Here’s something that I suspect is happening at a number of bigcorps across the U.S.:
o Bigcorp decides that it wants to be in a whole bunch of Web2.0-ish consumer businesses.
o Bigcorp knows itself and decides, intelligently, that it doesn’t have the technical bench strength to build Web2.0-ish products in all these niches (or, truth be told, probably in even one of these niches).
o Bigcorp decides to build-rather-than-buy, and assembles war chest and M&A experts to begin hoovering up small innovative web startups.
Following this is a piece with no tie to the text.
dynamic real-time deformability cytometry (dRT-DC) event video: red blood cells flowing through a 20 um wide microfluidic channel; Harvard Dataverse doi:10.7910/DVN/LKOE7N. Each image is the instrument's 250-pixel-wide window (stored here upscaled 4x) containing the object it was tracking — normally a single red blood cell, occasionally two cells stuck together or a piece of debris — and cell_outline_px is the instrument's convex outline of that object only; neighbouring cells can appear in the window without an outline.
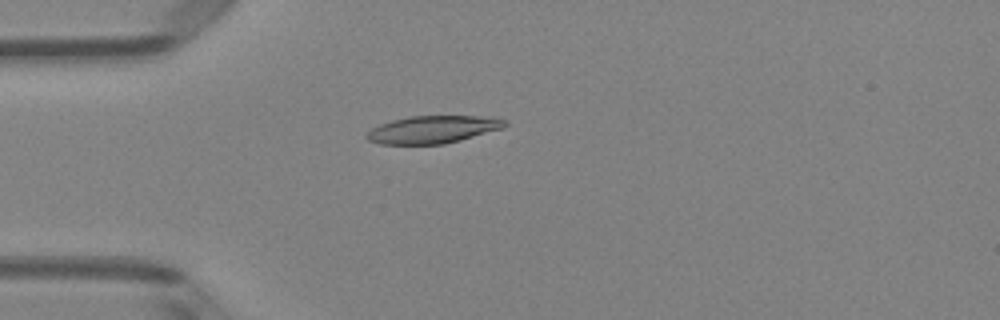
{"species": "Egyptian fruit bat (a non-hibernating species)", "species_latin": "Rousettus aegyptiacus", "temperature_condition": "room temperature", "stored_images_in_passage": 46, "camera_frame_rate_fps": 3000, "um_per_image_px": 0.085, "animal": {"sex": "female"}, "frame": {"image": 1, "passage_image": 10, "time_ms": 3.0, "image_size_px": [1000, 320], "cell_outline_px": [[508, 124], [504, 128], [460, 140], [444, 144], [380, 144], [368, 140], [364, 136], [372, 128], [380, 124], [392, 120], [408, 116], [480, 116], [508, 120]], "centroid_in_image_um": [36.79, 11.0], "position_along_channel_um": 48.2, "area_um2": 22.2}}
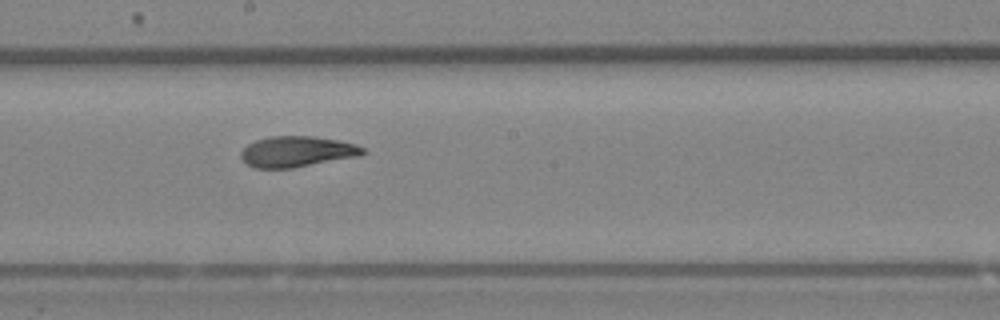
{"frame": {"image": 2, "passage_image": 24, "time_ms": 7.667, "image_size_px": [1000, 320], "cell_outline_px": [[368, 152], [360, 156], [292, 168], [256, 168], [248, 164], [240, 156], [240, 152], [248, 144], [256, 140], [268, 136], [312, 136], [336, 140], [356, 144], [364, 148]], "centroid_in_image_um": [25.26, 12.88], "position_along_channel_um": 222.9, "area_um2": 21.85}}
The synergies after integration are going to be fantabulous.
[This is the present time.]
o Bigcorp now has acquired 8 startups – the LAMP dating service, the Windows/IIS/Coldfusion travel site, the Ruby-on-Rails karaoke hot-or-not smackdown …
o Bigcorp decrees that all sites will be rewritten in Java, with Bigcorp single sign-on.
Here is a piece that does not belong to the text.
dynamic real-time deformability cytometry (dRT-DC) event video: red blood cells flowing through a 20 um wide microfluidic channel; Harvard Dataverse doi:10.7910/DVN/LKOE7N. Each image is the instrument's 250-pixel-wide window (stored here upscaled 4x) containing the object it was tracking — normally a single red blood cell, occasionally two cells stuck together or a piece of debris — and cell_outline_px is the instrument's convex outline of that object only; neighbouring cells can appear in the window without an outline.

o Bigcorp begins to discover that integration requires almost as much technical bench strength as building from scratch.
o Bigcorp remains a balkanized set of web properties, with unified P&L and disjoint userbases.
[Believe it or not, in this post I am not talking trash about the particular bigcorp I work for (even though I talk trash about it in most of my other posts. 🙂 Although there have been successes (like Inktomi (IMHO), the acquisition that brought me in) and failures (which I won’t list), in general my bigcorp has done a good job with acquired companies and (some would even argue) has made acquisition-integration its forte (it has certainly had enough experience to get good at it).]